Shoring up the Gorge Trail

Behrend Sustainability Director, Dr. Sherri "Sam" Mason, shows off the new boardwalk in Wintergreen Gorge

Behrend Sustainability Director, Dr. Sherri "Sam" Mason, shows off the new boardwalk in Wintergreen Gorge.

Credit: Penn State Behrend


On the new boardwalk in Wintergreen Gorge—165 feet of compressed bamboo decking, set just south of the Cooper Road trailhead—Dr. Sherri “Sam” Mason, sustainability coordinator for Penn State Behrend, explained how it’s possible to protect a natural area by inviting more people to explore it.

“Having access to natural spaces affects us in so many ways,” Mason said. “There’s a physical benefit, but there also are mental and emotional components, and those factor in to how we connect with a place. When we feel that connection, we want to protect the place.”

The boardwalk is part of a $690,000 effort to stabilize the trail system in the gorge, a designated Natural Heritage Area on and adjacent to campus. Funding for the project, which began in 2013, was provided by the Pennsylvania Department of Conservation and Natural Resources, the Pennsylvania Department of Community and Economic Development, the Erie County Department of Planning and Community Development and Penn State.

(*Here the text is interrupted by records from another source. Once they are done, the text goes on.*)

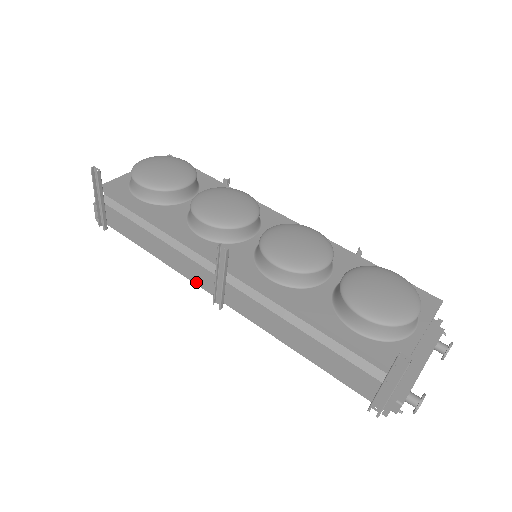
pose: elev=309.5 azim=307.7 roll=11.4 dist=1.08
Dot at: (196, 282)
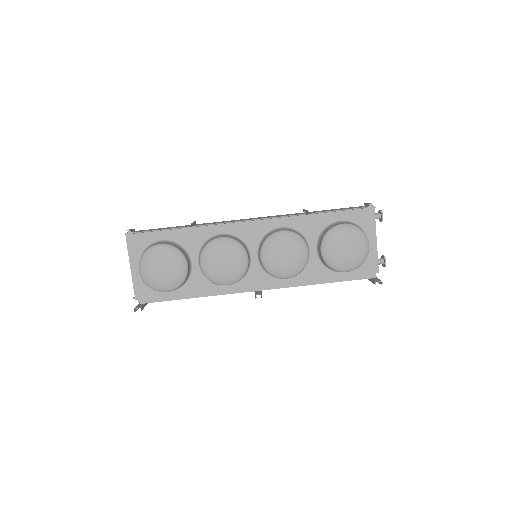
Dot at: occluded
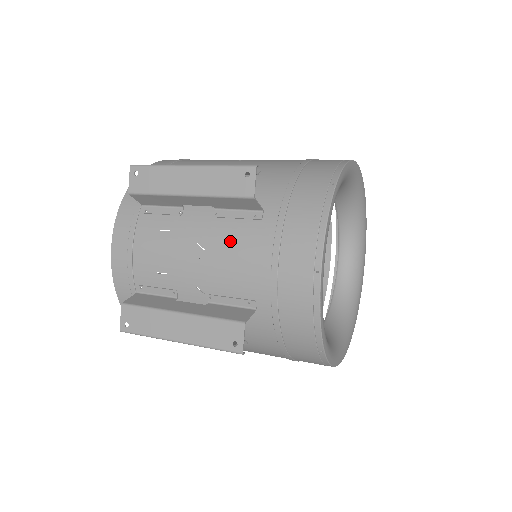
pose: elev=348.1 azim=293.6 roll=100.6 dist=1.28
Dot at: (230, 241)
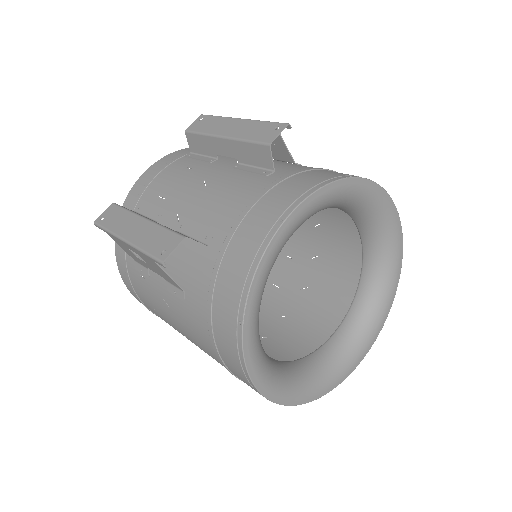
Dot at: (230, 183)
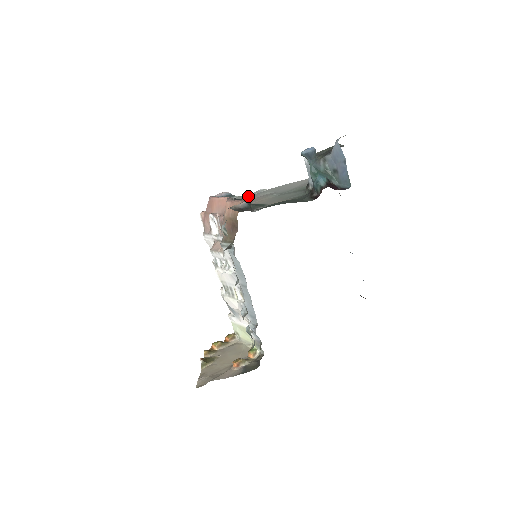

The college has maintained Wintergreen Gorge as a public resource, but foot and bicycle traffic have eroded the natural environment.

A half-mile stretch of the Cooper Road trail has been topped with a compacted aggregate surface, making it ADA-accessible. Aggregate is more permeable than asphalt but provides a surface firm enough for strollers, and even wheelchairs. The trail project created several new rain gardens, which will filter runoff from the Bayfront Connector. It also expanded the parking area at the Cooper Road trailhead and provided for educational signage.

The college has secured $380,000 in funding for the next phase of the trail project, which will extend the aggregate-topped path to Trout Run. That work is expected to begin in the fall of 2021.

“We need some time to see how this first phase improves things, particularly in regard to the water coming off the Bayfront Connector,” Mason said. “We’ll make adjustments, and we’ll develop a plan that further improves public access to the gorge while protecting the natural environment for the generations that follow us.”